### Task statement
Report all lines of the data below that hold the word "value".

[[ Provided material open ]]

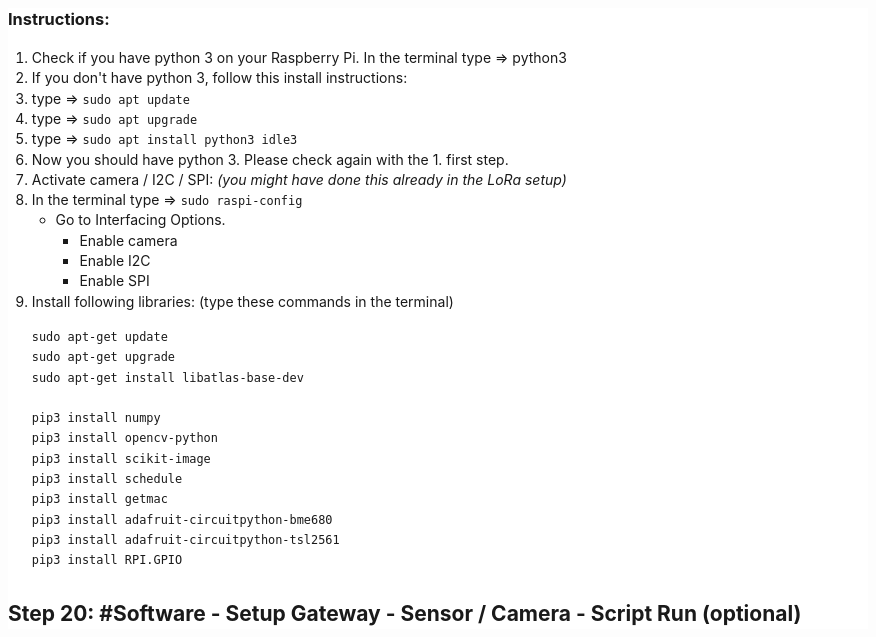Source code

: ### Instructions:

1. Check if you have python 3 on your Raspberry Pi. In the terminal type => python3
1. If you don't have python 3, follow this install instructions:
1. type => `sudo apt update`
1. type => `sudo apt upgrade`
1. type => `sudo apt install python3 idle3`
1. Now you should have python 3. Please check again with the 1. first step.
1. Activate camera / I2C / SPI: _(you might have done this already in the LoRa setup)_
1. In the terminal type => `sudo raspi-config`
    - Go to Interfacing Options.
        - Enable camera
        - Enable I2C
        - Enable SPI
1. Install following libraries: (type these commands in the terminal)
    ```
    sudo apt-get update
    sudo apt-get upgrade
    sudo apt-get install libatlas-base-dev

    pip3 install numpy
    pip3 install opencv-python
    pip3 install scikit-image
    pip3 install schedule
    pip3 install getmac
    pip3 install adafruit-circuitpython-bme680
    pip3 install adafruit-circuitpython-tsl2561
    pip3 install RPI.GPIO
    ```

## Step 20: #Software - Setup Gateway - Sensor / Camera - Script Run (optional)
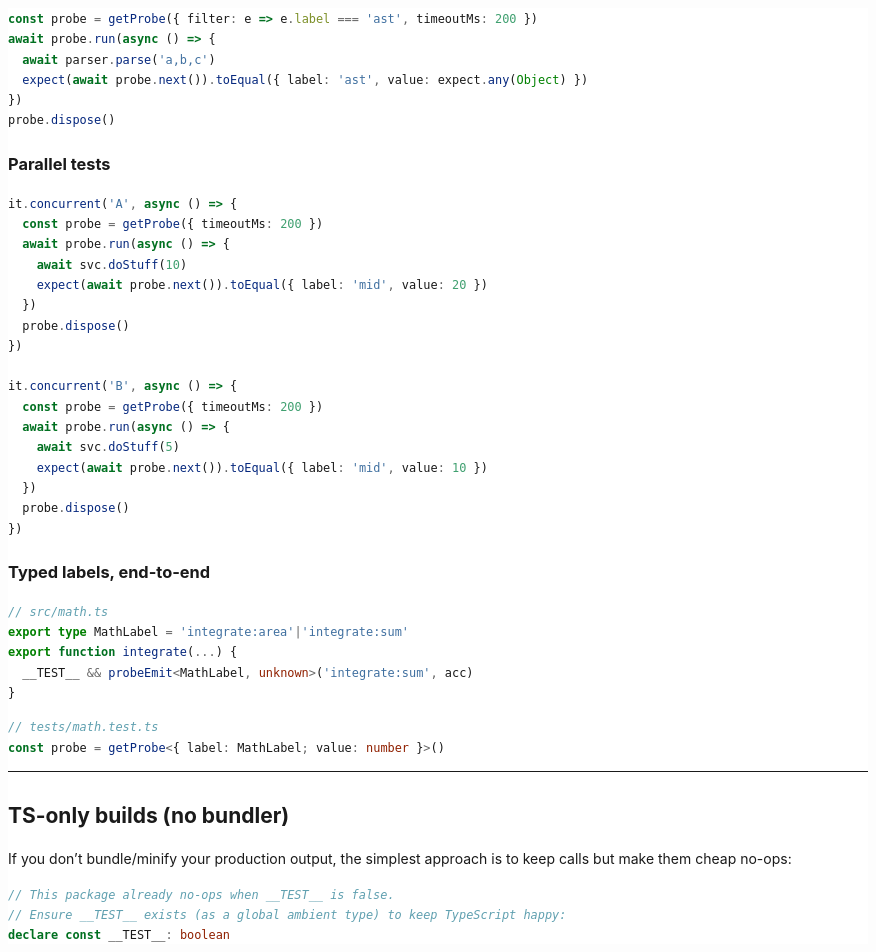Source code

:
 ```ts
const probe = getProbe({ filter: e => e.label === 'ast', timeoutMs: 200 })
await probe.run(async () => {
  await parser.parse('a,b,c')
  expect(await probe.next()).toEqual({ label: 'ast', value: expect.any(Object) })
})
probe.dispose()
```

### Parallel tests

```ts
it.concurrent('A', async () => {
  const probe = getProbe({ timeoutMs: 200 })
  await probe.run(async () => {
    await svc.doStuff(10)
    expect(await probe.next()).toEqual({ label: 'mid', value: 20 })
  })
  probe.dispose()
})

it.concurrent('B', async () => {
  const probe = getProbe({ timeoutMs: 200 })
  await probe.run(async () => {
    await svc.doStuff(5)
    expect(await probe.next()).toEqual({ label: 'mid', value: 10 })
  })
  probe.dispose()
})
```

### Typed labels, end-to-end

```ts
// src/math.ts
export type MathLabel = 'integrate:area'|'integrate:sum'
export function integrate(...) {
  __TEST__ && probeEmit<MathLabel, unknown>('integrate:sum', acc)
}
```

```ts
// tests/math.test.ts
const probe = getProbe<{ label: MathLabel; value: number }>()
```

---

## TS-only builds (no bundler)

If you don’t bundle/minify your production output, the simplest approach is to keep calls but make them cheap no-ops:

```ts
// This package already no-ops when __TEST__ is false.
// Ensure __TEST__ exists (as a global ambient type) to keep TypeScript happy:
declare const __TEST__: boolean
```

[[ Provided material closed ]]

### Solved exercise
  expect(await probe.next()).toEqual({ label: 'ast', value: expect.any(Object) })
    expect(await probe.next()).toEqual({ label: 'mid', value: 20 })
    expect(await probe.next()).toEqual({ label: 'mid', value: 10 })
const probe = getProbe<{ label: MathLabel; value: number }>()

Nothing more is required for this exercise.